The computation of covariance and correlation matrices are critical to
many data mining applications and processes. Unfortunately the
classical covariance and correlation matrices are very sensitive to
outliers. Robust methods, such as QC and the Maronna method, have been
proposed. However, existing algorithms for QC only give acceptable
performance when the dimensionality of the matrix is in the hundreds;
and the Maronna method is rarely used in practice because of its high
computational cost.
In this paper, we develop parallel algorithms for both QC and the
Maronna method.
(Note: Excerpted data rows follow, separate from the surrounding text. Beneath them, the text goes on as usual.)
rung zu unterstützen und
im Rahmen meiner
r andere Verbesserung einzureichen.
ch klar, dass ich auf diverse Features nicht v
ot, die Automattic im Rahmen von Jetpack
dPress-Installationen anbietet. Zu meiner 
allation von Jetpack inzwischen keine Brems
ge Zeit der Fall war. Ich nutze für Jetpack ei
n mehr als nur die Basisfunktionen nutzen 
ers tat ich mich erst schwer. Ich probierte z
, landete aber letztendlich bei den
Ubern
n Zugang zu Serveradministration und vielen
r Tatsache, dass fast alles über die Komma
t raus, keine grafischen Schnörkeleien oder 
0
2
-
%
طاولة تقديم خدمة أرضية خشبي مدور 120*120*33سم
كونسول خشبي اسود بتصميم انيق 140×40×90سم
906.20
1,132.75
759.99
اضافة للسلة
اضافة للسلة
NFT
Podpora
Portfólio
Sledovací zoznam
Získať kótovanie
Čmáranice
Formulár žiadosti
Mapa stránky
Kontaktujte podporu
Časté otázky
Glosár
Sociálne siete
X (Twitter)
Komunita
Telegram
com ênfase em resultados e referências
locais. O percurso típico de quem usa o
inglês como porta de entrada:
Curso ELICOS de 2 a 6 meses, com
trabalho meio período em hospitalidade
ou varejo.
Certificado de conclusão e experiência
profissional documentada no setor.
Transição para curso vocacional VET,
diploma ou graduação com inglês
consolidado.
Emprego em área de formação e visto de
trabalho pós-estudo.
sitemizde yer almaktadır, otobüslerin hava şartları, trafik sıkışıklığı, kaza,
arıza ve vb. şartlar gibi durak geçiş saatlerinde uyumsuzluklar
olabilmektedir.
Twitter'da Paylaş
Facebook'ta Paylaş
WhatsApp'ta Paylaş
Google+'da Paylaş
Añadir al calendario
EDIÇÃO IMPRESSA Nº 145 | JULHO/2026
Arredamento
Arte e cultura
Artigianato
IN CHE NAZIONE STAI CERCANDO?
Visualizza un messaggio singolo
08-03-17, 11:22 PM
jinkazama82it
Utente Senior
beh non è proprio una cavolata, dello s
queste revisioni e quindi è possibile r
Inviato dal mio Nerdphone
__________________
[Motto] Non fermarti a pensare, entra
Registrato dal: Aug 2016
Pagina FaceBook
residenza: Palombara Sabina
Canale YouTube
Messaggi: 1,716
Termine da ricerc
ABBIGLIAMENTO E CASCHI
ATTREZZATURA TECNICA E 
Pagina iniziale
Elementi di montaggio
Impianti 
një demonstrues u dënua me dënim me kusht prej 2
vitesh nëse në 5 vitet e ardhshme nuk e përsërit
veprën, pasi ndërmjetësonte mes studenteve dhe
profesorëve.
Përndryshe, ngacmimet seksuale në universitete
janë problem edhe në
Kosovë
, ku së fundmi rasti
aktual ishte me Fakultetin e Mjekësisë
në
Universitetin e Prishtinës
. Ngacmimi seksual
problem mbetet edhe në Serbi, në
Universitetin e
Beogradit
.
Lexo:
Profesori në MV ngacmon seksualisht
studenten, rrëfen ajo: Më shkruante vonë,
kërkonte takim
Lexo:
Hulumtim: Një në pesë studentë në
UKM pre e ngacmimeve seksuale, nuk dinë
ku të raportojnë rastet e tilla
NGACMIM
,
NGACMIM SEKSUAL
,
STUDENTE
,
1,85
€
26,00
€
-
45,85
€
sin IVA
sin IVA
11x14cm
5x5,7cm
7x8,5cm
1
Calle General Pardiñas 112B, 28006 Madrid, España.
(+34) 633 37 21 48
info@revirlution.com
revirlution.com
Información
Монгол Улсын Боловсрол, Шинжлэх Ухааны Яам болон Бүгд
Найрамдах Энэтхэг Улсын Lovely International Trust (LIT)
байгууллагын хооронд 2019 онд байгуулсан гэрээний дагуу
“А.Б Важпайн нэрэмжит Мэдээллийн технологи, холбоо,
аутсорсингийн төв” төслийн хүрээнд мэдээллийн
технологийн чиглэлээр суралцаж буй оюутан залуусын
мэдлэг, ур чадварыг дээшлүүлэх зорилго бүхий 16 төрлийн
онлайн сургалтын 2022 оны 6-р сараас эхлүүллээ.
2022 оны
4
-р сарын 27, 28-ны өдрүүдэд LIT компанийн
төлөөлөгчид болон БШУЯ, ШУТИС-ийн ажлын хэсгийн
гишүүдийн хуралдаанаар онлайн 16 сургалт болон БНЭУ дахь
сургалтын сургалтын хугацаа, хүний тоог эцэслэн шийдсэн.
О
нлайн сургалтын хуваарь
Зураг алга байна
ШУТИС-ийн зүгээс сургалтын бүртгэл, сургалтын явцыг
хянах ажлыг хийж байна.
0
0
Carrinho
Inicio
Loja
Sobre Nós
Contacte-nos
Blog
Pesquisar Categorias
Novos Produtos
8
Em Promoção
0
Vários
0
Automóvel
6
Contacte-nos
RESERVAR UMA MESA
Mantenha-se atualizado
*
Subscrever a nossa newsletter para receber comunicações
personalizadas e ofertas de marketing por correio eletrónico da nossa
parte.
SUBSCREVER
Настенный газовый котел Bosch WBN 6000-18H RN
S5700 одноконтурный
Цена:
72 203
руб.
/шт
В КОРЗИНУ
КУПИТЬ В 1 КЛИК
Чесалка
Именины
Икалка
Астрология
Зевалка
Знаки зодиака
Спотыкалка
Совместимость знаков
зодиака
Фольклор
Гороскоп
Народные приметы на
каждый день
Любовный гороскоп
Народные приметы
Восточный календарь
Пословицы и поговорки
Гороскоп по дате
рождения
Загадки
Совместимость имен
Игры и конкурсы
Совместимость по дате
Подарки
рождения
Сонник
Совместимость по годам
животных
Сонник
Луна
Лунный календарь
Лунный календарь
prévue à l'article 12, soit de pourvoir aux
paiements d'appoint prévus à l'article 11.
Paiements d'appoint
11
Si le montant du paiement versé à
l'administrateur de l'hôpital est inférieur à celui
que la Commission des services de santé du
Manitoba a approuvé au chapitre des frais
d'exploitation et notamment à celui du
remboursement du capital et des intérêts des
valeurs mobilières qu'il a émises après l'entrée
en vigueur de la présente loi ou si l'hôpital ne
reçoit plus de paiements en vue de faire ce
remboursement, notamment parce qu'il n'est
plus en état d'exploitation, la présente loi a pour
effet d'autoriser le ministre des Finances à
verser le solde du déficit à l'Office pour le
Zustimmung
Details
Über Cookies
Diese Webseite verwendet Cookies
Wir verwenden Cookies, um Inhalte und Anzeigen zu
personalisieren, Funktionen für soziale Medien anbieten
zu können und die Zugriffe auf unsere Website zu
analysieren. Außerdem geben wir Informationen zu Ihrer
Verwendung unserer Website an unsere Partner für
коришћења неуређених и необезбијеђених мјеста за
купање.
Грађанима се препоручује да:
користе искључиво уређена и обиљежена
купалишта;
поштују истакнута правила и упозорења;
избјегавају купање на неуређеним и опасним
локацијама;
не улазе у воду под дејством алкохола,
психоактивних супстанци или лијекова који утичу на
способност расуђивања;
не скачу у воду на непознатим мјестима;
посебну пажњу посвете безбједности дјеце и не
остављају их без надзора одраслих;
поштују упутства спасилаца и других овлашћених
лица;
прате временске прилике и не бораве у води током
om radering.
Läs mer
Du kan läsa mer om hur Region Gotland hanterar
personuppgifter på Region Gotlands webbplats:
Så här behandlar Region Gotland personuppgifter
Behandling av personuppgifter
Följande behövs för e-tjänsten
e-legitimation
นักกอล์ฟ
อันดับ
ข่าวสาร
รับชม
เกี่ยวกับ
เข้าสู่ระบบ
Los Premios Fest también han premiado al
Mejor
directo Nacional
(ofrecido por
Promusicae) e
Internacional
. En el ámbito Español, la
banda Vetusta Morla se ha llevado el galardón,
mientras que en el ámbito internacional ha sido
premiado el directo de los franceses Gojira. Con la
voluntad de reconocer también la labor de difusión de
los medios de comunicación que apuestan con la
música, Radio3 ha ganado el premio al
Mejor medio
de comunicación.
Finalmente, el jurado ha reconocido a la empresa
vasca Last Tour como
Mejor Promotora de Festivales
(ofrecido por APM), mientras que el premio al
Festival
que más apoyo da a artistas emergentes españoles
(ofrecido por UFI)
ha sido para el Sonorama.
We evaluate these parallel algorithms using a real data
set of the gene expression of over 6,000 genes, giving rise to a matrix
of over 18 million entries. In our experimental evaluation, we explore
scalability in dimensionality and in the number of processors, and the
trade-offs between accuracy and computational efficiency. We also
compare the parallel behaviours of the two methods. From a statistical
standpoint, the Maronna method is more robust than QC. From a
computational standpoint, while QC requires less computation,
interestingly the Maronna method is much more parallelizeable than QC.
After thorough experimentation, we conclude that for many data
mining applications, both QC and Maronna are viable options.
Less robust, but faster, QC is the recommended choice for small
parallel platforms. On the other hand, the Maronna method is the
recommended choice when a high degree of robustness is required, or
when the parallel platform features a high number of processors.